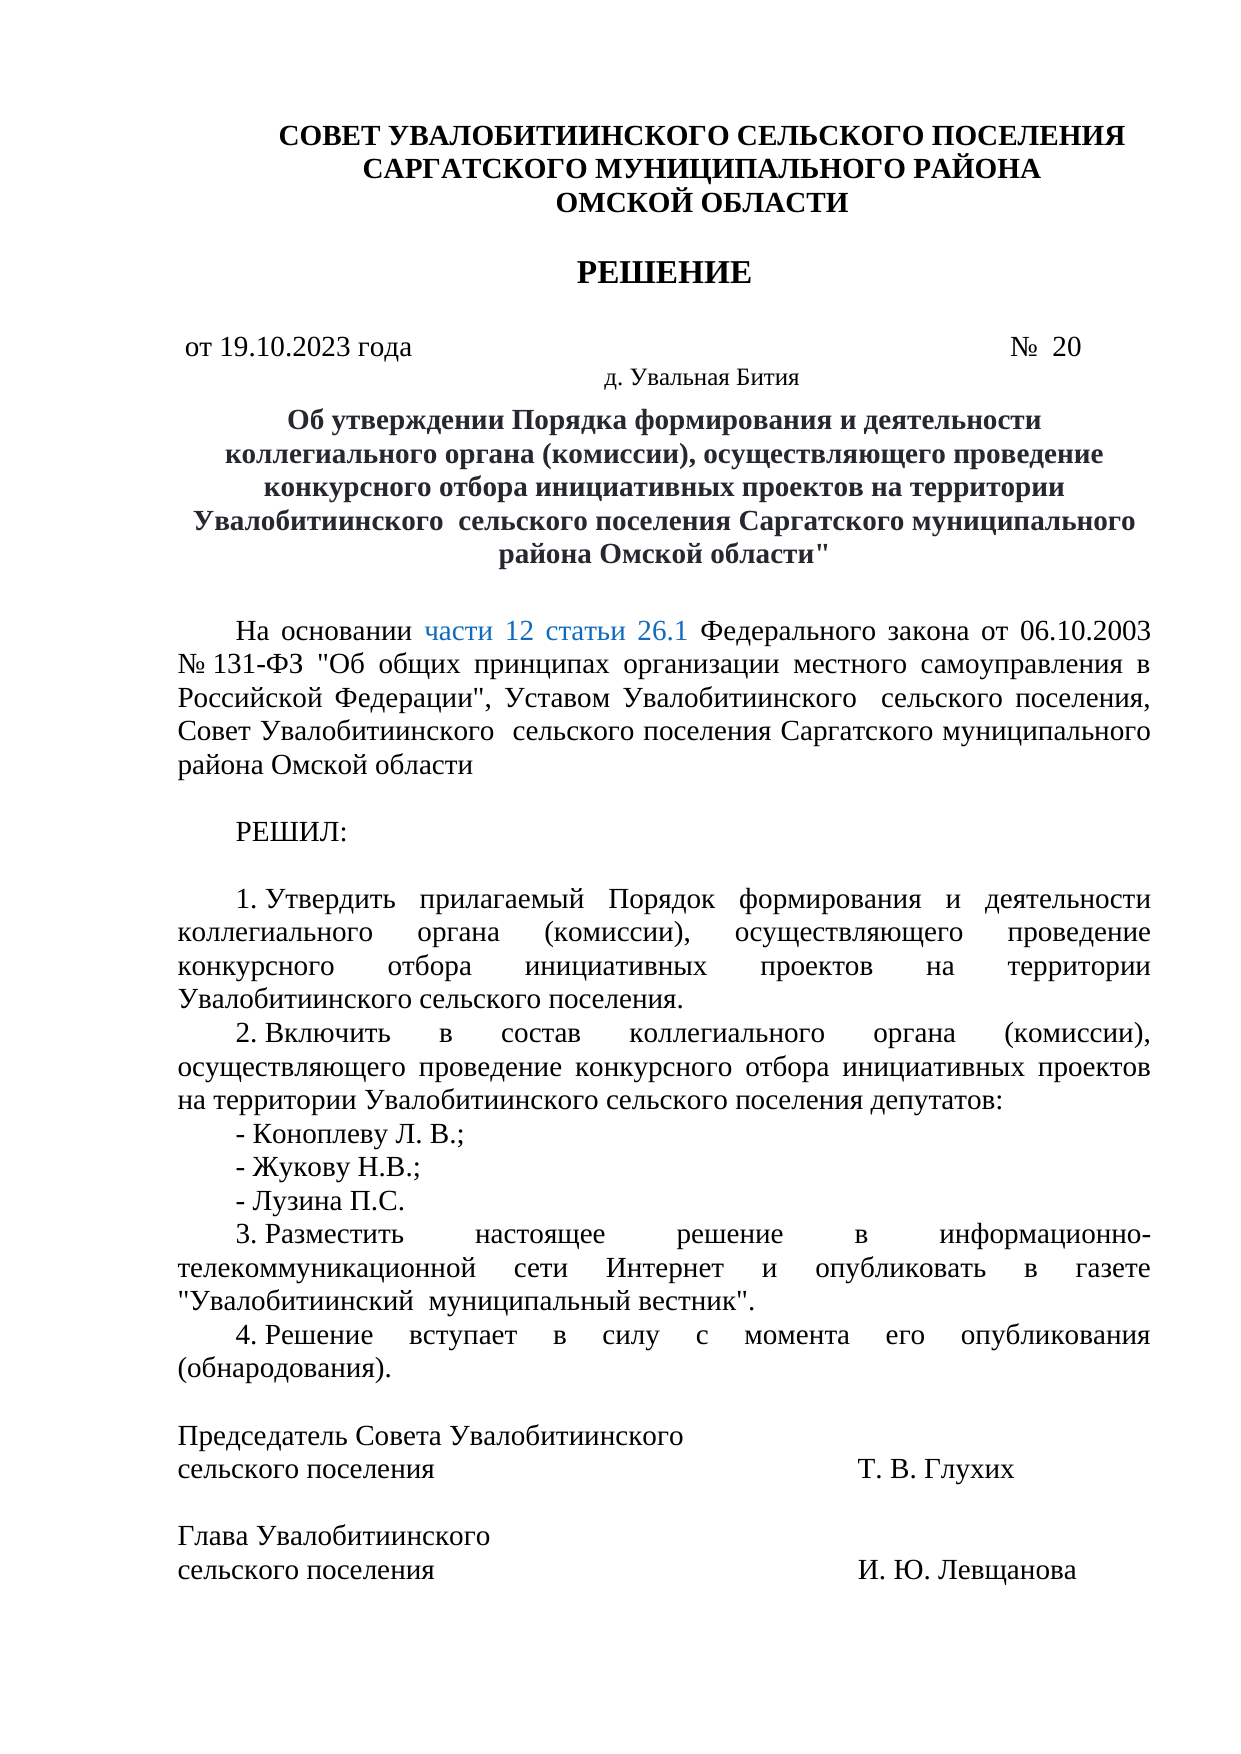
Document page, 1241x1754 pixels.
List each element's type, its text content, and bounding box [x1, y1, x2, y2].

text 2. Включить в состав коллегиального органа (комиссии), осуществляющего проведение конкурсного отбора инициативных проектов на территории Увалобитиинского сельского поселения депутатов: [177, 1015, 1152, 1116]
text от 19.10.2023 года № 20 [177, 329, 1152, 362]
text 3. Разместить настоящее решение в информационно-телекоммуникационной сети Интернет и опубликовать в газете "Увалобитиинский муниципальный вестник". [177, 1216, 1152, 1317]
text РЕШЕНИЕ [177, 252, 1152, 291]
text - Жукову Н.В.; [177, 1149, 1152, 1183]
text ОМСКОЙ ОБЛАСТИ [177, 185, 1152, 219]
text - Коноплеву Л. В.; [177, 1116, 1152, 1149]
text - Лузина П.С. [177, 1183, 1152, 1216]
text сельского поселения И. Ю. Левщанова [177, 1552, 1152, 1585]
text Глава Увалобитиинского [177, 1518, 1152, 1552]
text Председатель Совета Увалобитиинского [177, 1418, 1152, 1451]
text СОВЕТ УВАЛОБИТИИНСКОГО СЕЛЬСКОГО ПОСЕЛЕНИЯ [177, 118, 1152, 152]
text Об утверждении Порядка формирования и деятельности коллегиального органа (комиссии), осуществляющего проведение конкурсного отбора инициативных проектов на территории Увалобитиинского сельского поселения Саргатского муниципального района Омской области" [177, 402, 1152, 570]
text д. Увальная Бития [177, 362, 1152, 391]
text На основании части 12 статьи 26.1 Федерального закона от 06.10.2003 № 131-ФЗ "Об общих принципах организации местного самоуправления в Российской Федерации", Уставом Увалобитиинского сельского поселения, Совет Увалобитиинского сельского поселения Саргатского муниципального района Омской области [177, 613, 1152, 780]
text 4. Решение вступает в силу с момента его опубликования (обнародования). [177, 1317, 1152, 1384]
text САРГАТСКОГО МУНИЦИПАЛЬНОГО РАЙОНА [177, 152, 1152, 185]
text РЕШИЛ: [177, 814, 1152, 847]
text 1. Утвердить прилагаемый Порядок формирования и деятельности коллегиального органа (комиссии), осуществляющего проведение конкурсного отбора инициативных проектов на территории Увалобитиинского сельского поселения. [177, 881, 1152, 1015]
text сельского поселения Т. В. Глухих [177, 1451, 1152, 1485]
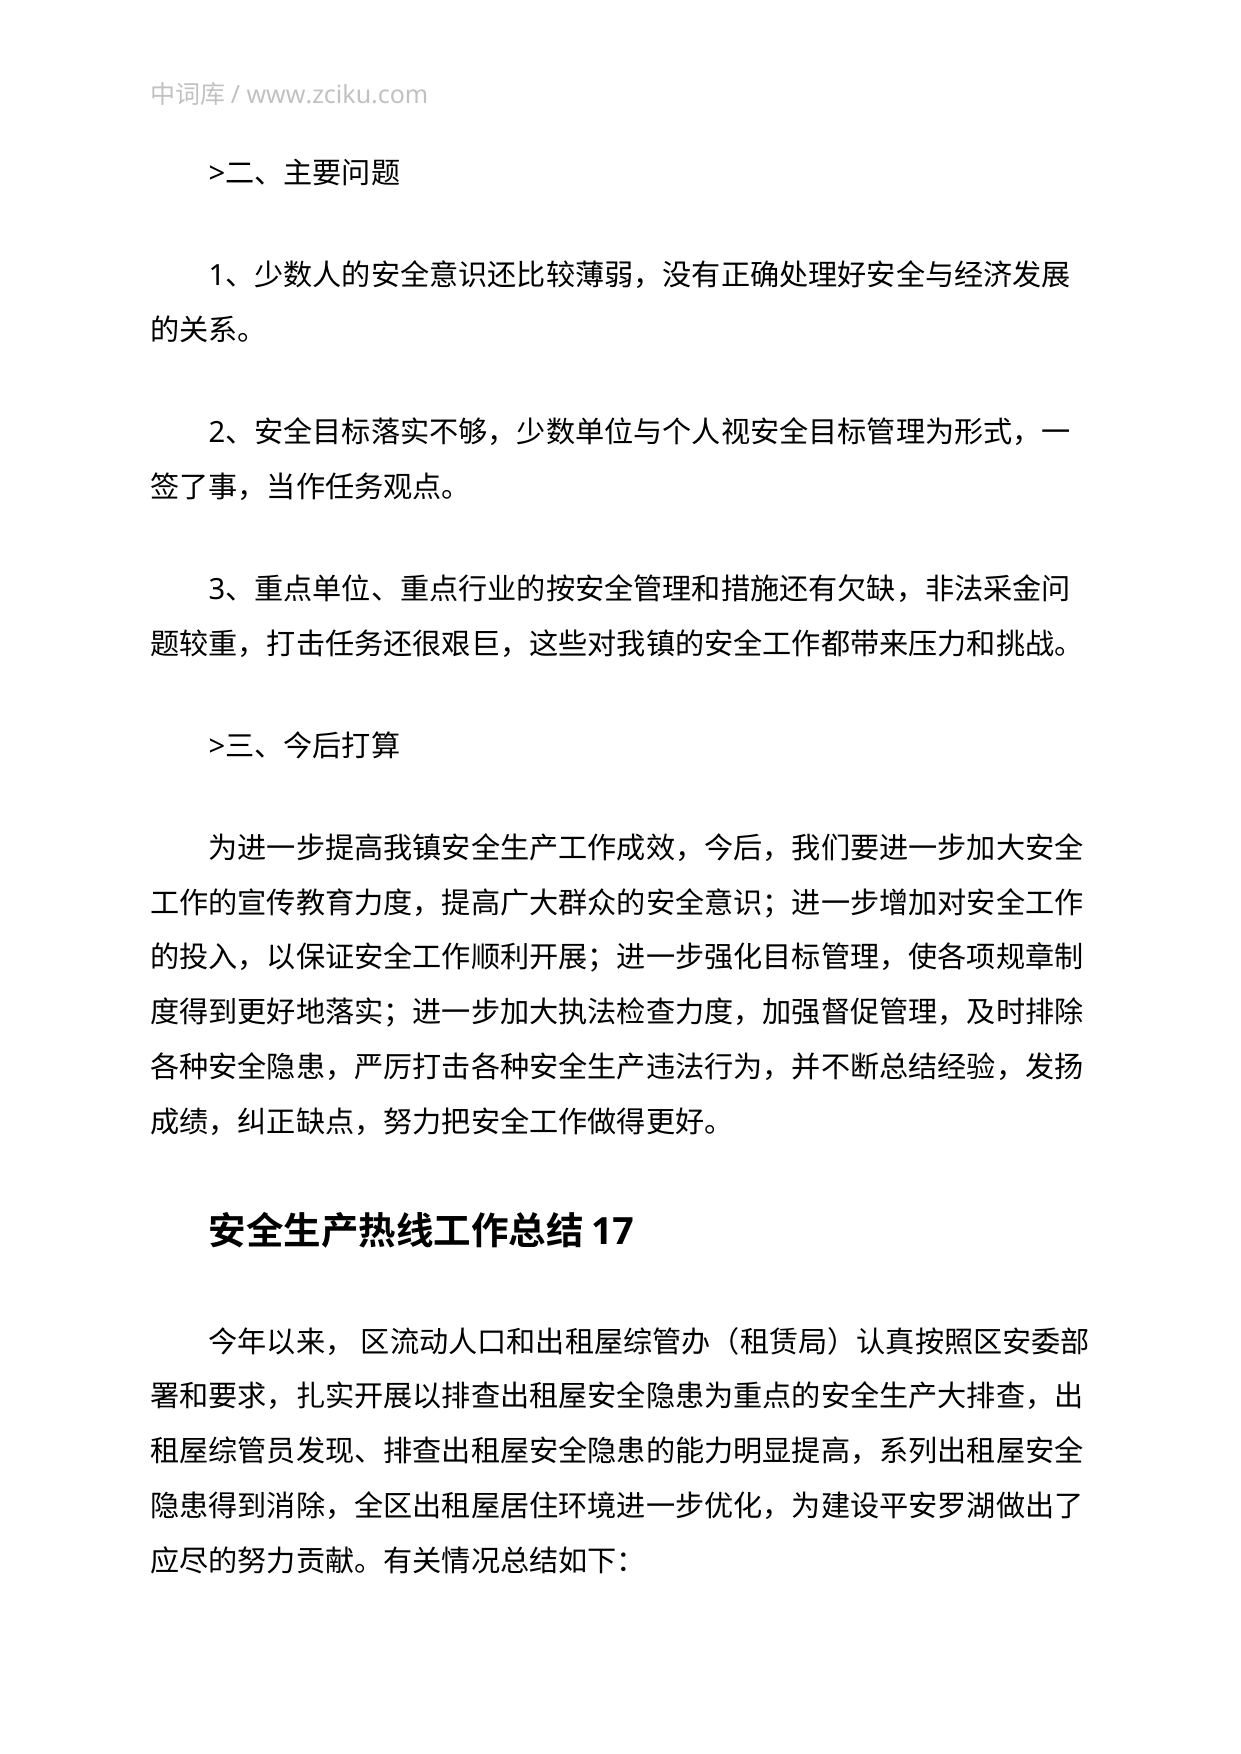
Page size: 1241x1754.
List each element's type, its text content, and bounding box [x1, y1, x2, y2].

text >三、今后打算 [150, 722, 1090, 765]
text 3、重点单位、重点行业的按安全管理和措施还有欠缺，非法采金问题较重，打击任务还很艰巨，这些对我镇的安全工作都带来压力和挑战。 [150, 566, 1090, 663]
text 2、安全目标落实不够，少数单位与个人视安全目标管理为形式，一签了事，当作任务观点。 [150, 409, 1090, 506]
text 1、少数人的安全意识还比较薄弱，没有正确处理好安全与经济发展的关系。 [150, 252, 1090, 349]
text >二、主要问题 [150, 150, 1090, 192]
text 安全生产热线工作总结17 [150, 1201, 1090, 1255]
text 为进一步提高我镇安全生产工作成效，今后，我们要进一步加大安全工作的宣传教育力度，提高广大群众的安全意识；进一步增加对安全工作的投入，以保证安全工作顺利开展；进一步强化目标管理，使各项规章制度得到更好地落实；进一步加大执法检查力度，加强督促管理，及时排除各种安全隐患，严厉打击各种安全生产违法行为，并不断总结经验，发扬成绩，纠正缺点，努力把安全工作做得更好。 [150, 824, 1090, 1141]
text 今年以来， 区流动人口和出租屋综管办（租赁局）认真按照区安委部署和要求，扎实开展以排查出租屋安全隐患为重点的安全生产大排查，出租屋综管员发现、排查出租屋安全隐患的能力明显提高，系列出租屋安全隐患得到消除，全区出租屋居住环境进一步优化，为建设平安罗湖做出了应尽的努力贡献。有关情况总结如下： [150, 1318, 1090, 1580]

TASK DESCRIPTION - All of the entries above should be retyped exactly, with the pictures left out.

SOLUTION TO THIS EXERCISE -
Document page, 1241x1754 pixels.
List each element's type, its text content, and bounding box [x1, y1, x2, y2].

text 2. Включить в состав коллегиального органа (комиссии), осуществляющего проведение конкурсного отбора инициативных проектов на территории Увалобитиинского сельского поселения депутатов: [177, 1015, 1152, 1116]
text от 19.10.2023 года № 20 [177, 329, 1152, 362]
text 3. Разместить настоящее решение в информационно-телекоммуникационной сети Интернет и опубликовать в газете "Увалобитиинский муниципальный вестник". [177, 1216, 1152, 1317]
text РЕШЕНИЕ [177, 252, 1152, 291]
text - Жукову Н.В.; [177, 1149, 1152, 1183]
text ОМСКОЙ ОБЛАСТИ [177, 185, 1152, 219]
text - Коноплеву Л. В.; [177, 1116, 1152, 1149]
text - Лузина П.С. [177, 1183, 1152, 1216]
text сельского поселения И. Ю. Левщанова [177, 1552, 1152, 1585]
text Глава Увалобитиинского [177, 1518, 1152, 1552]
text Председатель Совета Увалобитиинского [177, 1418, 1152, 1451]
text СОВЕТ УВАЛОБИТИИНСКОГО СЕЛЬСКОГО ПОСЕЛЕНИЯ [177, 118, 1152, 152]
text Об утверждении Порядка формирования и деятельности коллегиального органа (комиссии), осуществляющего проведение конкурсного отбора инициативных проектов на территории Увалобитиинского сельского поселения Саргатского муниципального района Омской области" [177, 402, 1152, 570]
text д. Увальная Бития [177, 362, 1152, 391]
text На основании части 12 статьи 26.1 Федерального закона от 06.10.2003 № 131-ФЗ "Об общих принципах организации местного самоуправления в Российской Федерации", Уставом Увалобитиинского сельского поселения, Совет Увалобитиинского сельского поселения Саргатского муниципального района Омской области [177, 613, 1152, 780]
text 4. Решение вступает в силу с момента его опубликования (обнародования). [177, 1317, 1152, 1384]
text САРГАТСКОГО МУНИЦИПАЛЬНОГО РАЙОНА [177, 152, 1152, 185]
text РЕШИЛ: [177, 814, 1152, 847]
text 1. Утвердить прилагаемый Порядок формирования и деятельности коллегиального органа (комиссии), осуществляющего проведение конкурсного отбора инициативных проектов на территории Увалобитиинского сельского поселения. [177, 881, 1152, 1015]
text сельского поселения Т. В. Глухих [177, 1451, 1152, 1485]
Page size: 1241x1754.
List each element's type, its text content, and bounding box [x1, y1, x2, y2].

text >三、今后打算 [150, 722, 1090, 765]
text 3、重点单位、重点行业的按安全管理和措施还有欠缺，非法采金问题较重，打击任务还很艰巨，这些对我镇的安全工作都带来压力和挑战。 [150, 566, 1090, 663]
text 2、安全目标落实不够，少数单位与个人视安全目标管理为形式，一签了事，当作任务观点。 [150, 409, 1090, 506]
text 1、少数人的安全意识还比较薄弱，没有正确处理好安全与经济发展的关系。 [150, 252, 1090, 349]
text >二、主要问题 [150, 150, 1090, 192]
text 安全生产热线工作总结17 [150, 1201, 1090, 1255]
text 为进一步提高我镇安全生产工作成效，今后，我们要进一步加大安全工作的宣传教育力度，提高广大群众的安全意识；进一步增加对安全工作的投入，以保证安全工作顺利开展；进一步强化目标管理，使各项规章制度得到更好地落实；进一步加大执法检查力度，加强督促管理，及时排除各种安全隐患，严厉打击各种安全生产违法行为，并不断总结经验，发扬成绩，纠正缺点，努力把安全工作做得更好。 [150, 824, 1090, 1141]
text 今年以来， 区流动人口和出租屋综管办（租赁局）认真按照区安委部署和要求，扎实开展以排查出租屋安全隐患为重点的安全生产大排查，出租屋综管员发现、排查出租屋安全隐患的能力明显提高，系列出租屋安全隐患得到消除，全区出租屋居住环境进一步优化，为建设平安罗湖做出了应尽的努力贡献。有关情况总结如下： [150, 1318, 1090, 1580]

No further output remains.